> EXERCISE DETAILS: Once the pictures are set aside, reproduce all of the records exactly.

> DATASET EXCERPTS:
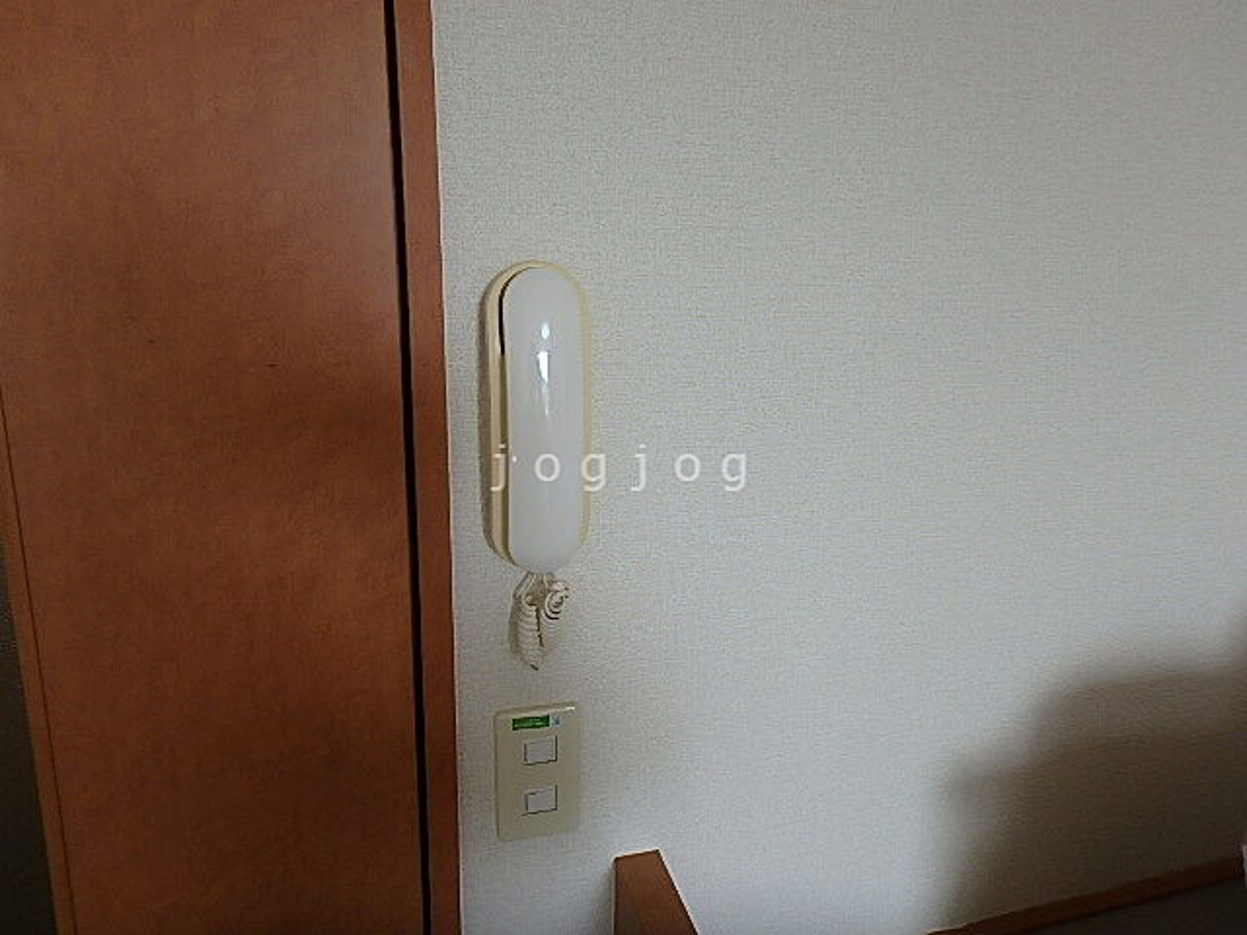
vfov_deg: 63.4
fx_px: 756
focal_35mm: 21
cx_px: 624
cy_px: 468
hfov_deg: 79.0
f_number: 3.5
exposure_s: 1/60
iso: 125
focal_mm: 3.7
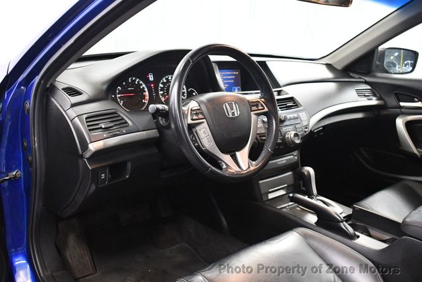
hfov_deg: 53.1
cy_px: 141
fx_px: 422
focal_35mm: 36
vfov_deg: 36.9
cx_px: 211
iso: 3200
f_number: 3.5
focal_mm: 18
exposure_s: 1/60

> SOLUTION BELOW:
vfov_deg: 63.4
fx_px: 756
focal_35mm: 21
cx_px: 624
cy_px: 468
hfov_deg: 79.0
f_number: 3.5
exposure_s: 1/60
iso: 125
focal_mm: 3.7
hfov_deg: 53.1
cy_px: 141
fx_px: 422
focal_35mm: 36
vfov_deg: 36.9
cx_px: 211
iso: 3200
f_number: 3.5
focal_mm: 18
exposure_s: 1/60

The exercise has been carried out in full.